Retrospect does really tend to offer insight, and Dean had a great gift throughout this whole project for letting me shine where I shone best, and this wouldn't be possible without him. I hope the reader can
keep track. The
only
section of the book I did not go over with Dean Budnick and the process we came to rely on is this very dedication . . .

And it is at this point that I put down this rather longwinded dedication I've been working on for the past two days and drive your mother to the hospital to give birth to you. So to be continued and see you soon!

November 23, 2015, 11:15ish pm PST

Oh my god, we just had you!

Call your mother! Call your mother! Call your mother!

Eleven hours and no drugs the whole time, she was such a champ. I cut your little cord after I got you both to the hospital (an hour away) in only thirty-five minutes. That Mercedes still moves!

You are so beautiful! Pulling you from your mother's nether regions has to be one of the most significant moments of my life! Well done, kiddo!

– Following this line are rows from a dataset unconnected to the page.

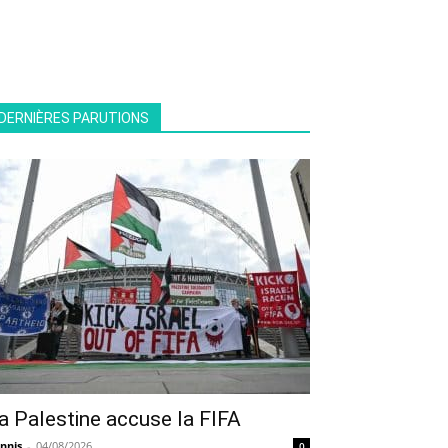
DERNIÈRES PARUTIONS
a Palestine accuse la FIFA
nnis
-
04/08/2026
0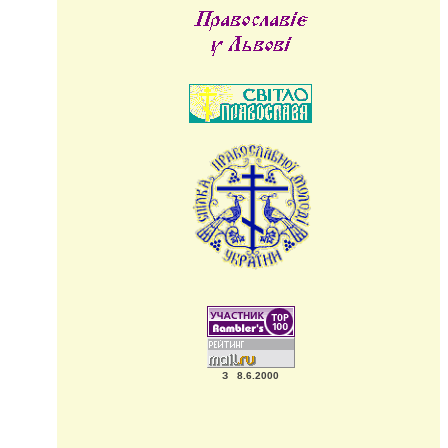
З 8.6.2000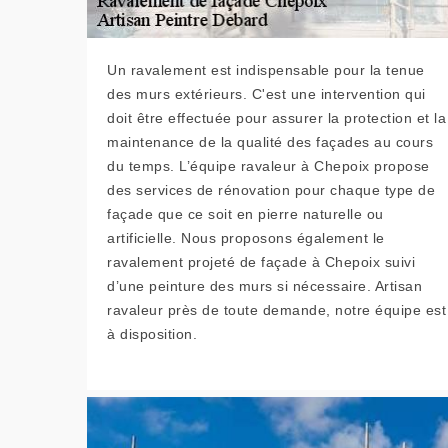
Un ravalement est indispensable pour la tenue
des murs extérieurs. C'est une intervention qui
doit être effectuée pour assurer la protection et la
maintenance de la qualité des façades au cours
du temps. L’équipe ravaleur à Chepoix propose
des services de rénovation pour chaque type de
façade que ce soit en pierre naturelle ou
artificielle. Nous proposons également le
ravalement projeté de façade à Chepoix suivi
d’une peinture des murs si nécessaire. Artisan
ravaleur près de toute demande, notre équipe est
à disposition.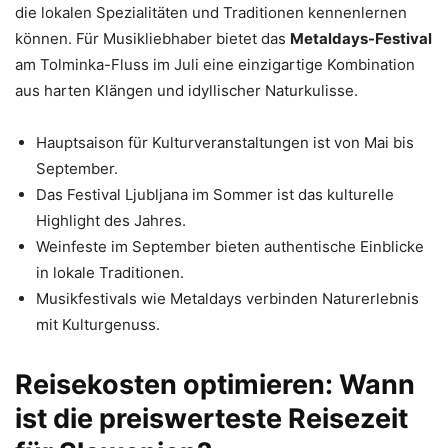
die lokalen Spezialitäten und Traditionen kennenlernen
können. Für Musikliebhaber bietet das
Metaldays-Festival
am Tolminka-Fluss im Juli eine einzigartige Kombination
aus harten Klängen und idyllischer Naturkulisse.
Hauptsaison für Kulturveranstaltungen ist von Mai bis
September.
Das Festival Ljubljana im Sommer ist das kulturelle
Highlight des Jahres.
Weinfeste im September bieten authentische Einblicke
in lokale Traditionen.
Musikfestivals wie Metaldays verbinden Naturerlebnis
mit Kulturgenuss.
Reisekosten optimieren: Wann
ist die preiswerteste Reisezeit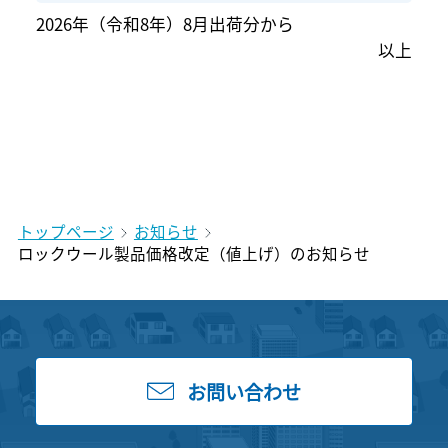
2026年（令和8年）8月出荷分から
以上
トップページ
お知らせ
ロックウール製品価格改定（値上げ）のお知らせ
お問い合わせ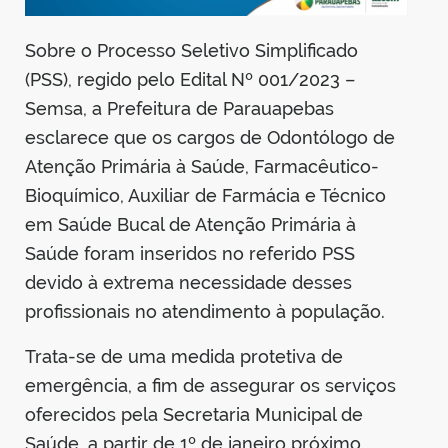
Sobre o Processo Seletivo Simplificado
(PSS), regido pelo Edital Nº 001/2023 –
Semsa, a Prefeitura de Parauapebas
esclarece que os cargos de Odontólogo de
Atenção Primária à Saúde, Farmacêutico-
Bioquímico, Auxiliar de Farmácia e Técnico
em Saúde Bucal de Atenção Primária à
Saúde foram inseridos no referido PSS
devido à extrema necessidade desses
profissionais no atendimento à população.
Trata-se de uma medida protetiva de
emergência, a fim de assegurar os serviços
oferecidos pela Secretaria Municipal de
Saúde, a partir de 1º de janeiro próximo,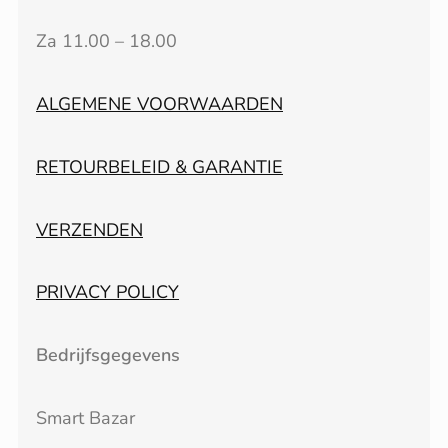
Za 11.00 – 18.00
ALGEMENE VOORWAARDEN
RETOURBELEID & GARANTIE
VERZENDEN
PRIVACY POLICY
Bedrijfsgegevens
Smart Bazar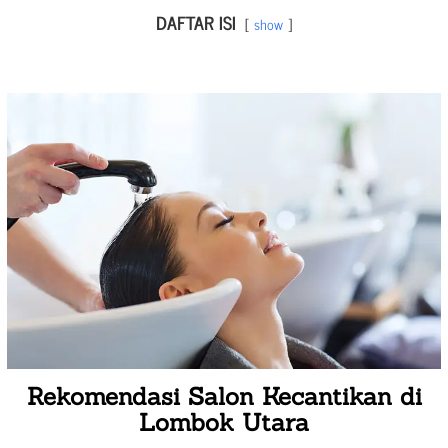
DAFTAR ISI
show
Rekomendasi Salon Kecantikan di
Lombok Utara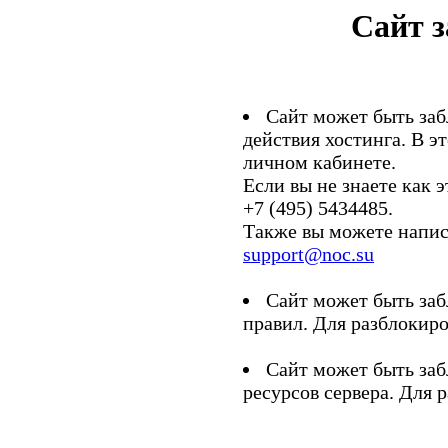
Сайт 
Сайт может быть заб
действия хостинга. В э
личном кабинете.
Если вы не знаете как э
+7 (495) 5434485.
Также вы можете напис
support@noc.su
Сайт может быть заб
правил. Для разблокиро
Сайт может быть заб
ресурсов сервера. Для 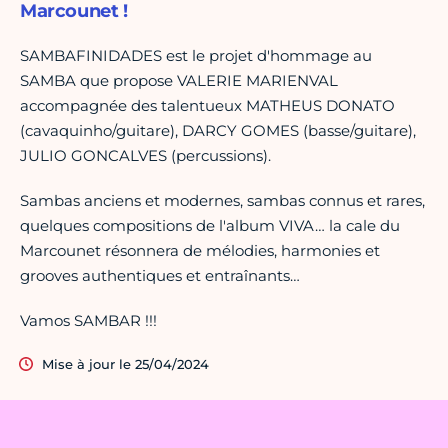
Marcounet !
SAMBAFINIDADES est le projet d'hommage au
SAMBA que propose VALERIE MARIENVAL
accompagnée des talentueux MATHEUS DONATO
(cavaquinho/guitare), DARCY GOMES (basse/guitare),
JULIO GONCALVES (percussions).
Sambas anciens et modernes, sambas connus et rares,
quelques compositions de l'album VIVA… la cale du
Marcounet résonnera de mélodies, harmonies et
grooves authentiques et entraînants…
Vamos SAMBAR !!!
Mise à jour le 25/04/2024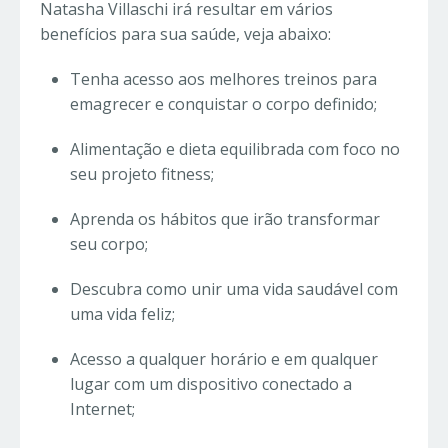
Natasha Villaschi irá resultar em vários
benefícios para sua saúde, veja abaixo:
Tenha acesso aos melhores treinos para
emagrecer e conquistar o corpo definido;
Alimentação e dieta equilibrada com foco no
seu projeto fitness;
Aprenda os hábitos que irão transformar
seu corpo;
Descubra como unir uma vida saudável com
uma vida feliz;
Acesso a qualquer horário e em qualquer
lugar com um dispositivo conectado a
Internet;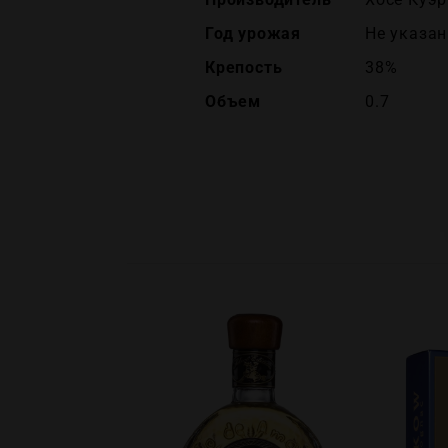
Год урожая
Не указан
Крепость
38%
Объем
0.7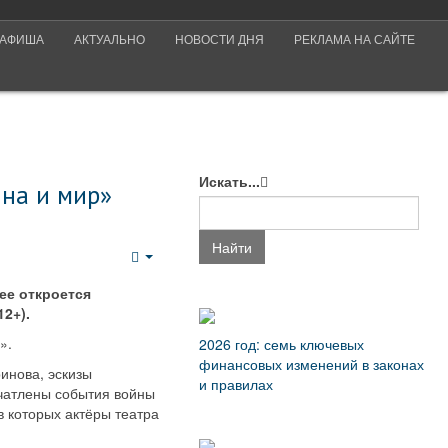
АФИША
АКТУАЛЬНО
НОВОСТИ ДНЯ
РЕКЛАМА НА САЙТЕ
Искать...
йна и мир»
Найти
Empty
ее откроется
2+).
».
2026 год: семь ключевых
финансовых изменений в законах
ринова, эскизы
и правилах
ечатлены события войны
 которых актёры театра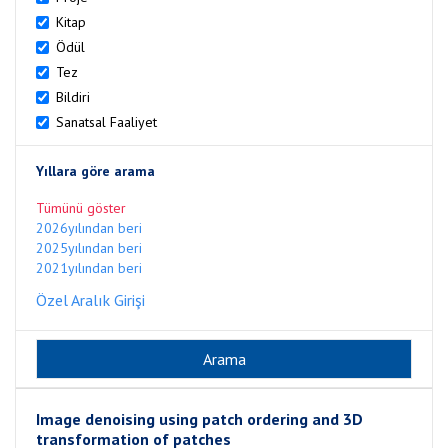
Kitap
Ödül
Tez
Bildiri
Sanatsal Faaliyet
Yıllara göre arama
Tümünü göster
2026yılından beri
2025yılından beri
2021yılından beri
Özel Aralık Girişi
Image denoising using patch ordering and 3D
transformation of patches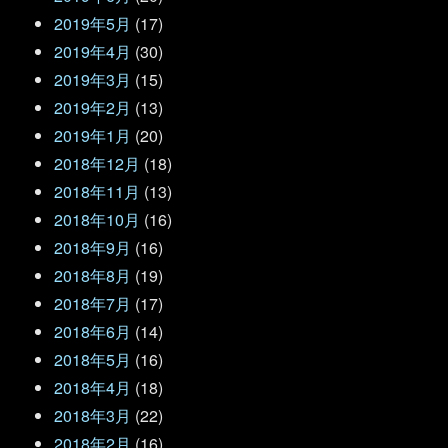
2019年5月
(17)
2019年4月
(30)
2019年3月
(15)
2019年2月
(13)
2019年1月
(20)
2018年12月
(18)
2018年11月
(13)
2018年10月
(16)
2018年9月
(16)
2018年8月
(19)
2018年7月
(17)
2018年6月
(14)
2018年5月
(16)
2018年4月
(18)
2018年3月
(22)
2018年2月
(16)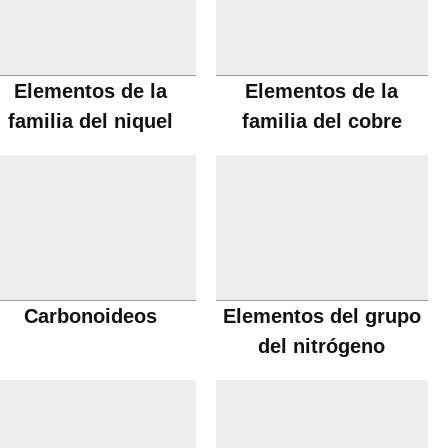
Elementos de la
Elementos de la
familia del niquel
familia del cobre
Carbonoideos
Elementos del grupo
del nitrógeno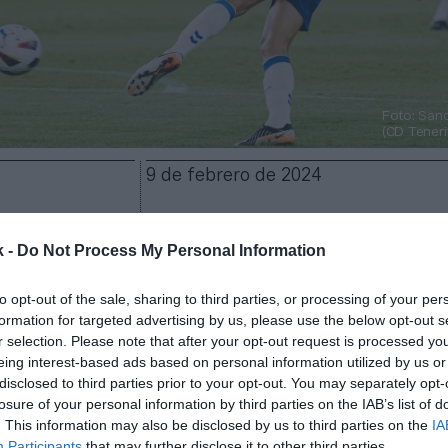
Foto: San
(CD Teneri
9 de febrero de 2024
Guardar
Me gusta
k -
Do Not Process My Personal Information
cierra la primera fase de su nueva ampliación con 2,
to opt-out of the sale, sharing to third parties, or processing of your per
ros más en su capital social. Esto es un 58% de
los 3
formation for targeted advertising by us, please use the below opt-out s
ros que quiere recabar con esta operación
, cuyo obje
r selection. Please note that after your opt-out request is processed y
acidad financiera para poder ampliar su límite sala
eing interest-based ads based on personal information utilized by us or
anque de esta temporada) y ayudar a que el primer e
disclosed to third parties prior to your opt-out. You may separately opt-
pciones de ascenso”, según explicó en octubre su pr
losure of your personal information by third parties on the IAB’s list of
. This information may also be disclosed by us to third parties on the
IA
Participants
that may further disclose it to other third parties.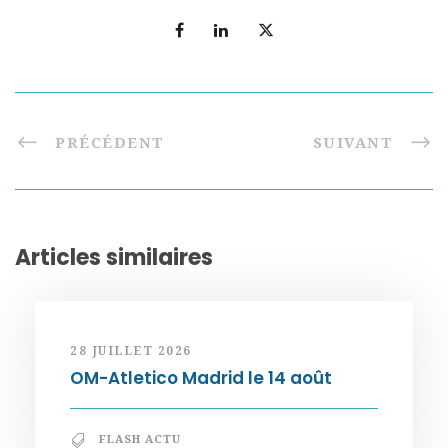
PRÉCÉDENT
SUIVANT
Articles similaires
28 JUILLET 2026
OM-Atletico Madrid le 14 août
FLASH ACTU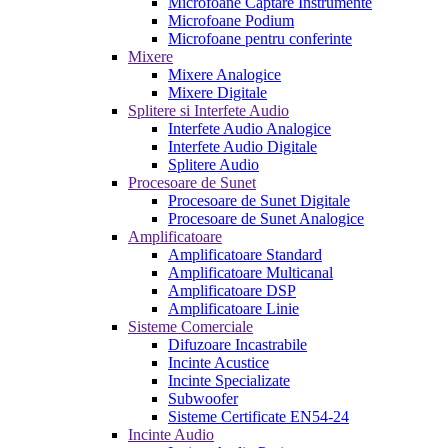
Microfoane Captare Instrumente
Microfoane Podium
Microfoane pentru conferinte
Mixere
Mixere Analogice
Mixere Digitale
Splitere si Interfete Audio
Interfete Audio Analogice
Interfete Audio Digitale
Splitere Audio
Procesoare de Sunet
Procesoare de Sunet Digitale
Procesoare de Sunet Analogice
Amplificatoare
Amplificatoare Standard
Amplificatoare Multicanal
Amplificatoare DSP
Amplificatoare Linie
Sisteme Comerciale
Difuzoare Incastrabile
Incinte Acustice
Incinte Specializate
Subwoofer
Sisteme Certificate EN54-24
Incinte Audio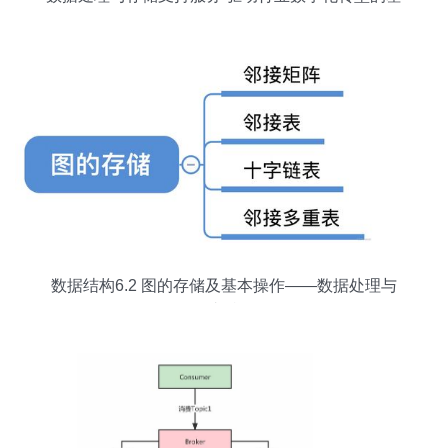
石
数据结构6.2 图的存储及基本操作——数据处理与
存储支持服务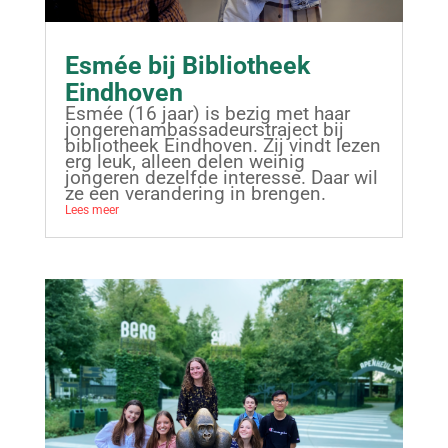
Esmée bij Bibliotheek
Eindhoven
Esmée (16 jaar) is bezig met haar
jongerenambassadeurstraject bij
bibliotheek Eindhoven. Zij vindt lezen
erg leuk, alleen delen weinig
jongeren dezelfde interesse. Daar wil
ze een verandering in brengen.
Lees meer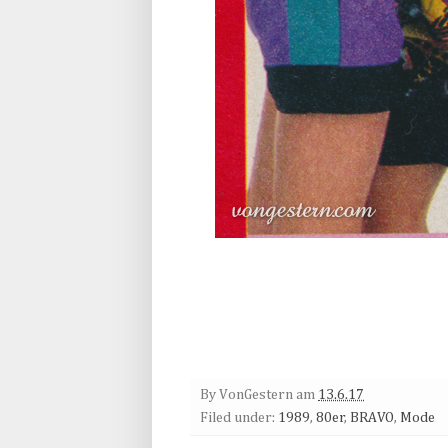
By
VonGestern
am
13.6.17
Filed under:
1989
,
80er
,
BRAVO
,
Mode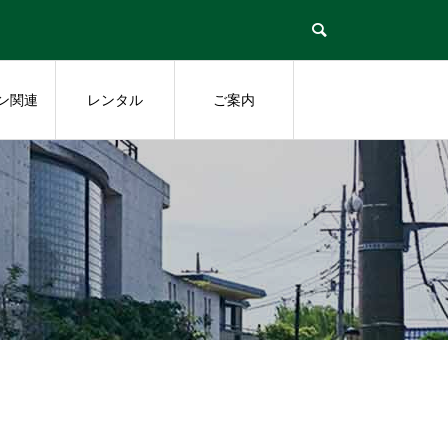
ン関連
レンタル
ご案内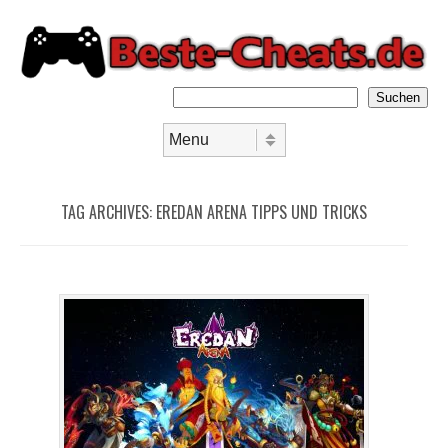
Suchen
Skip to content
Menu
TAG ARCHIVES:
EREDAN ARENA TIPPS UND TRICKS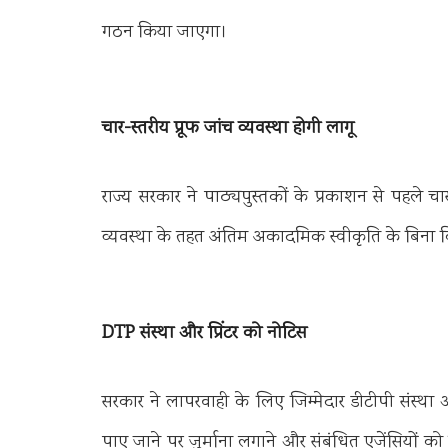
गठन किया जाएगा।
चार-स्तरीय प्रूफ जांच व्यवस्था होगी लागू
राज्य सरकार ने पाठ्यपुस्तकों के प्रकाशन से पहले च
व्यवस्था के तहत अंतिम अकादमिक स्वीकृति के बिना क
DTP संस्था और प्रिंटर को नोटिस
सरकार ने लापरवाही के लिए जिम्मेदार डीटीपी संस्थ
पाए जाने पर जुर्माना लगाने और संबंधित एजेंसियों को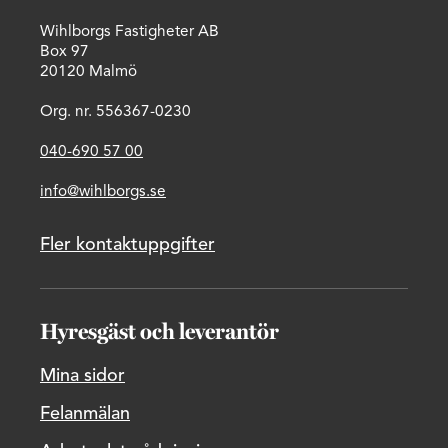
Wihlborgs Fastigheter AB
Box 97
20120 Malmö
Org. nr. 556367-0230
040-690 57 00
info@wihlborgs.se
Fler kontaktuppgifter
Hyresgäst och leverantör
Mina sidor
Felanmälan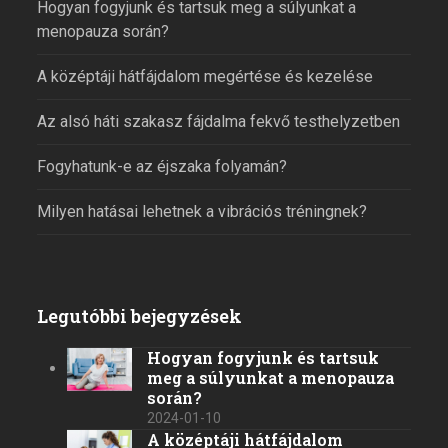
Hogyan fogyjunk és tartsuk meg a súlyunkat a
menopauza során?
A középtáji hátfájdalom megértése és kezelése
Az alsó háti szakasz fájdalma fekvő testhelyzetben
Fogyhatunk-e az éjszaka folyamán?
Milyen hatásai lehetnek a vibrációs tréningnek?
Legutóbbi bejegyzések
Hogyan fogyjunk és tartsuk
meg a súlyunkat a menopauza
során?
2024-01-10
A középtáji hátfájdalom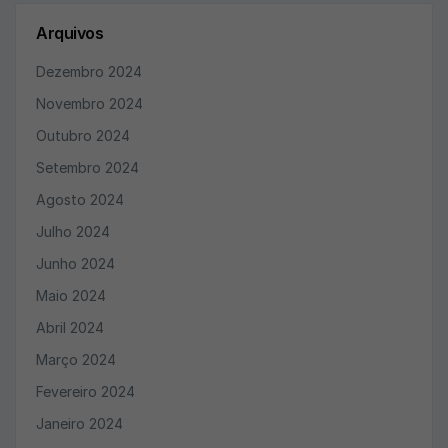
Arquivos
Dezembro 2024
Novembro 2024
Outubro 2024
Setembro 2024
Agosto 2024
Julho 2024
Junho 2024
Maio 2024
Abril 2024
Março 2024
Fevereiro 2024
Janeiro 2024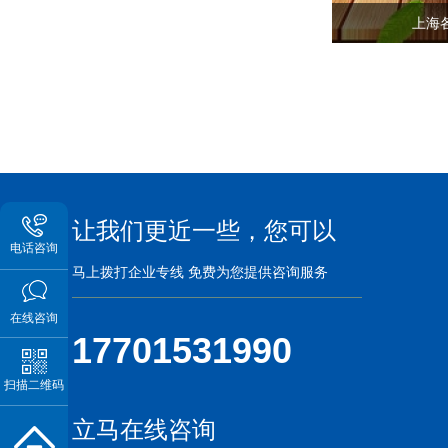
上海
让我们更近一些，您可以
电话咨询
马上拨打企业专线 免费为您提供咨询服务
在线咨询
17701531990
扫描二维码
立马在线咨询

Anyway, I will wrap this up, my darling daughter, by telling you three true things that every father would want his daughter to know:

First, I am an undefeated thumb wrestler—righty, lefty, doubles . . . it doesn't matter. Well, I have lost on a rare occasion or two, but in the no-holds-barred underworld atmosphere of freestyle full-on thumb wrestling, you can't count on fair rulings or equal footing—or, rather, thumbing—every time. But suffice it to say, I would roam the Earth searching for a warrior to best me and never could. Concert promoters would bet money on me, though I was in it for the love and grace of the sport. One night I beat both Goldberg and Hulk Hogan (though, to be fair, Goldberg had just “real” wrestled five guys and was rather tired, and Hulk just kinda didn't wanna be standing there anymore and gave me the win). The moral? If you choose a ridiculous enough thing to be great at, you can rule at it (see harmonicas).

Second, I have pulled many four-leaf clovers—and even a five-leafer when needed. I guess I only tell you that because I want you to know they are out there. So look for them whenever possible if it isn't too much of a stretch.

Finally, I hear music in my head all the time. Like a punch-drunk fighter, I can't tell if I have played too many gigs and it's stuck in my head or if it's the reason I've played so many, but if you notice your dear old dad seeming distracted or as though listening to something else, I can only tell you that life all around us has music in it, and once you learn to speak or hear it, it cannot be ignored. I only hope that has been a good thing as I have decided to see it—or, rather, hear it—and I thank you for any patience you might require. I also thank you for showing me that love is a breathing two-way communicative conduit that started instantly when I saw that confused face first emerge, and the instant we started that conversation, love became the most important thing.

We are embarking on a grand adventure, you and I. This book is what I was doing while waiting for you. Enjoy it!